[Material for this task]

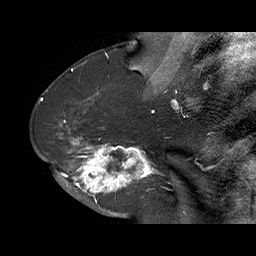
Breast MRI (dynamic contrast-enhanced), one sagittal slice; dynamic contrast-enhanced series, time point 2 of 6 at this slice position (early post-contrast); 1.5 T; TE 4.5 ms, TR 32.4 ms; 3 mm slice thickness; 256 × 256 image matrix, field of view 180 × 180 mm. Female patient. From the clinical record (not read from this slice): setting: breast cancer imaged before/during neoadjuvant chemotherapy; receptor status: HR-positive, HER2-negative.
Annotated regions visible in this slice (semi-automatic segmentation, software-assisted and operator-edited):
- analysis volume of interest (the breast-tissue region the enhancement analysis was run in; not a lesion): bounding box [x1, y1, x2, y2] px = [71, 128, 159, 202]
- tumour enhancement mask (voxels above the 100 % enhancement threshold inside the analysis volume of interest): [71, 137, 159, 202]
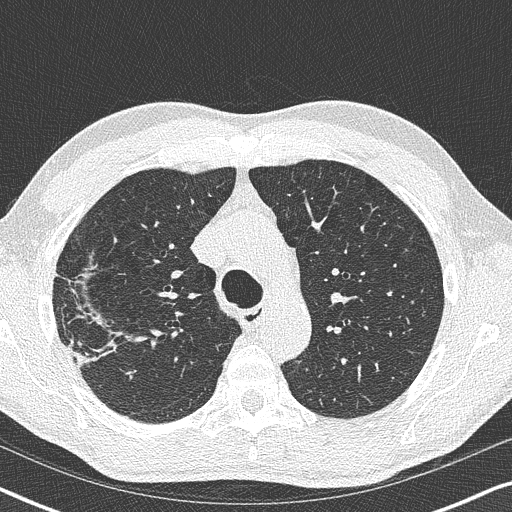
Low-dose screening chest CT, one axial slice; slice 266 of 356 in the series (ordered by position); reconstruction kernel B50f; 120 kVp; lung window (W 1500 / L -600 HU); 1 mm slice thickness; 512 × 512 image matrix, field of view 330 × 330 mm.
Outlined on this slice (manually delineated by an expert):
- lesion 1 (tumor, upper lobe of right lung): bounding box <68,341,92,366> (left, top, right, bottom; pixels)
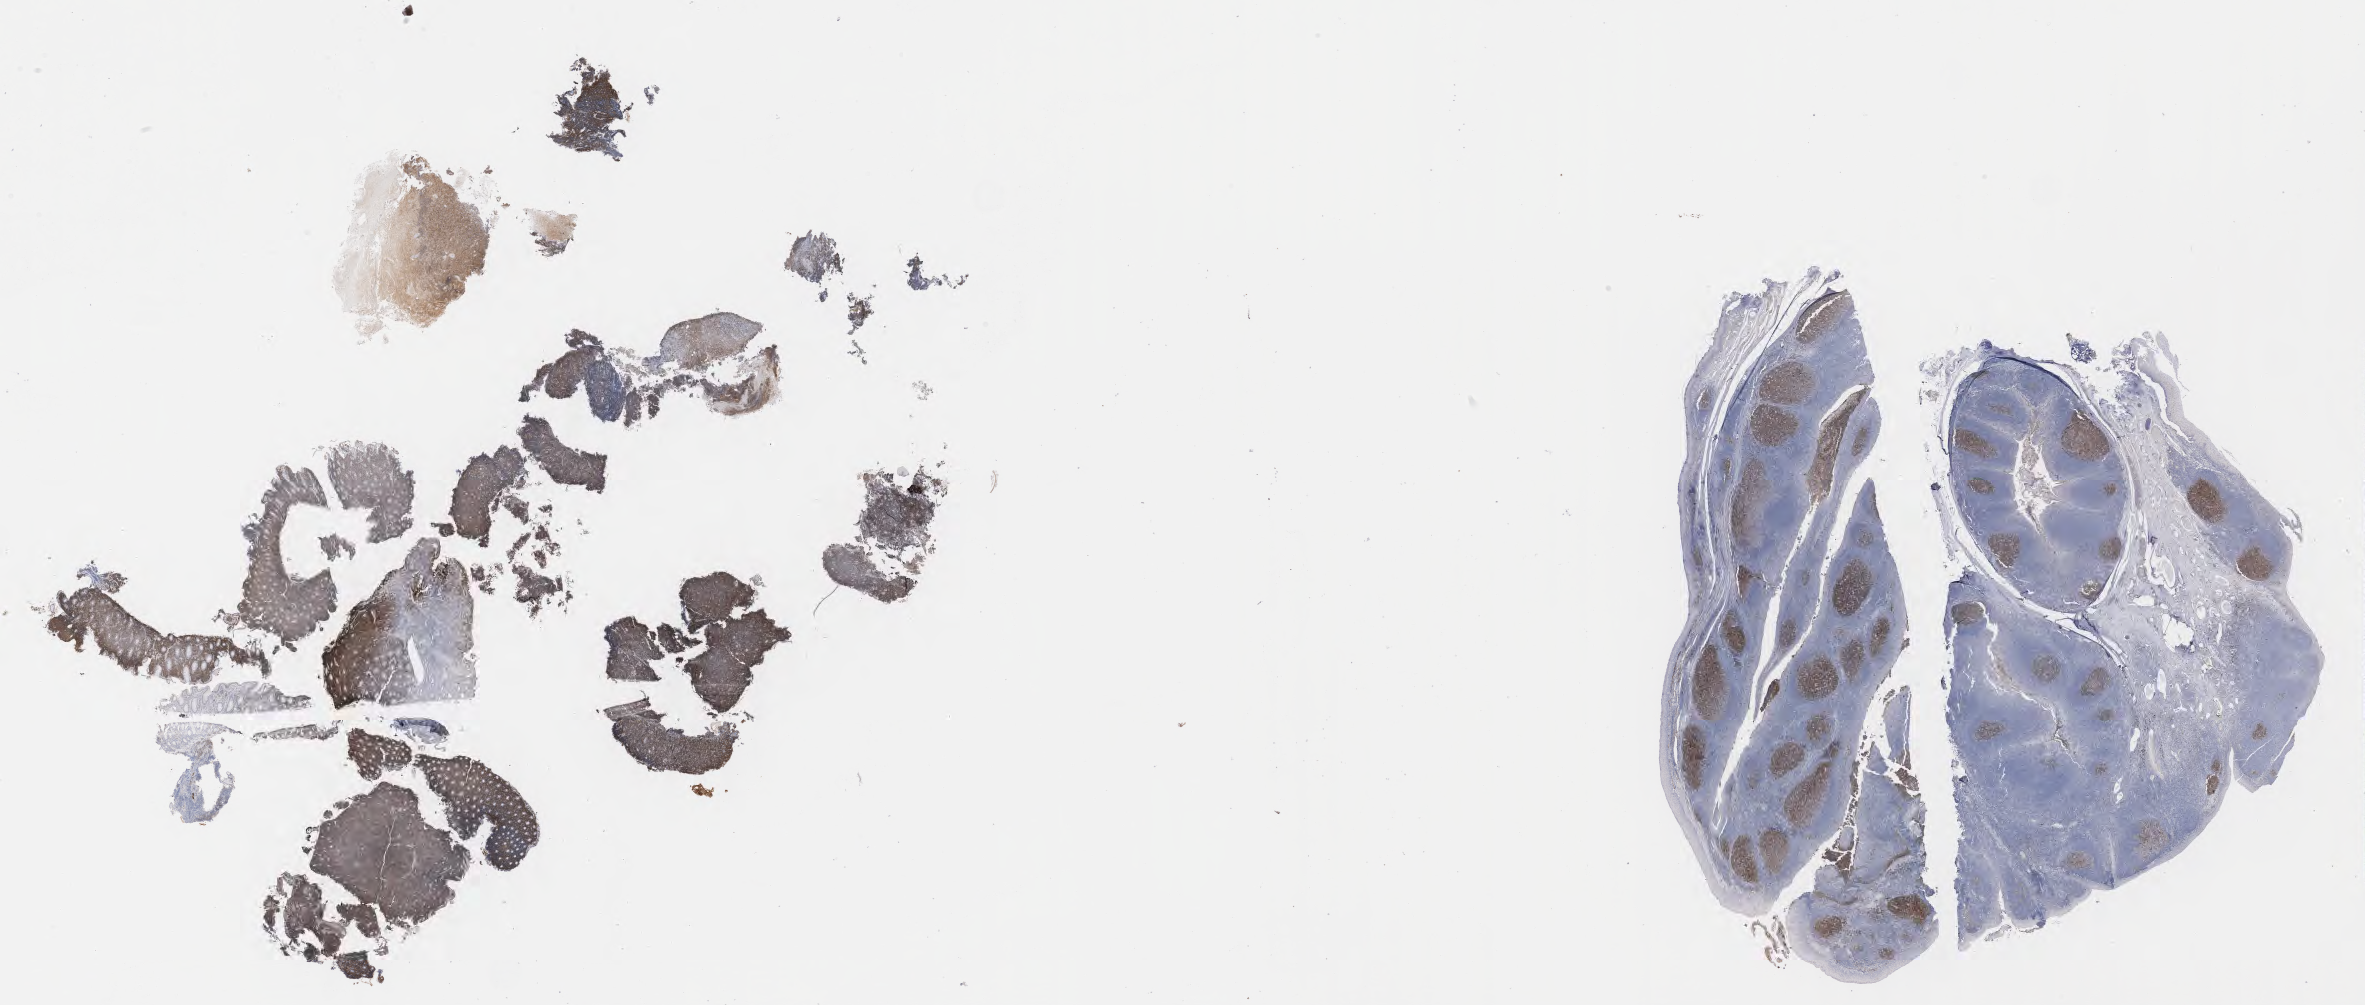
Whole-slide image, immunohistochemical stain for CD10, low-resolution overview of the scanned area, about 38.2 x 16.2 mm. Specimen: tumor tissue. Male patient, 56 years old.
Histologic diagnosis: Burkitt lymphoma, NOS.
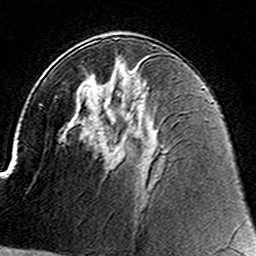
Breast MRI (dynamic contrast-enhanced), one axial slice. Position 82 of 160 along the scan axis. Cropped to one breast. Dynamic contrast-enhanced series, time point 2 of 8 at this slice position (early post-contrast). 3 T. TE 4.6 ms, TR 7.4 ms. 1 mm slice thickness. 256 × 256 image matrix, field of view 144 × 144 mm. Female patient.
Structures marked on this image (semi-automatic segmentation, software-assisted and operator-edited):
- enhancing-tissue mask used for the functional tumour volume (all voxels passing the contrast-enhancement thresholds inside the analysis volume; usually the tumour): bounding box <113,96,121,157> (left, top, right, bottom; pixels)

[/Material for this task]

→ What you should do: Only the lines from the line with "- lesion 1 (tumor, upper" through the final line of the material belong in the answer, copied exactly and without pictures.

→ Result below:
- lesion 1 (tumor, upper lobe of right lung): bounding box <68,341,92,366> (left, top, right, bottom; pixels)
Whole-slide image, immunohistochemical stain for CD10, low-resolution overview of the scanned area, about 38.2 x 16.2 mm. Specimen: tumor tissue. Male patient, 56 years old.
Histologic diagnosis: Burkitt lymphoma, NOS.
Breast MRI (dynamic contrast-enhanced), one axial slice. Position 82 of 160 along the scan axis. Cropped to one breast. Dynamic contrast-enhanced series, time point 2 of 8 at this slice position (early post-contrast). 3 T. TE 4.6 ms, TR 7.4 ms. 1 mm slice thickness. 256 × 256 image matrix, field of view 144 × 144 mm. Female patient.
Structures marked on this image (semi-automatic segmentation, software-assisted and operator-edited):
- enhancing-tissue mask used for the functional tumour volume (all voxels passing the contrast-enhancement thresholds inside the analysis volume; usually the tumour): bounding box <113,96,121,157> (left, top, right, bottom; pixels)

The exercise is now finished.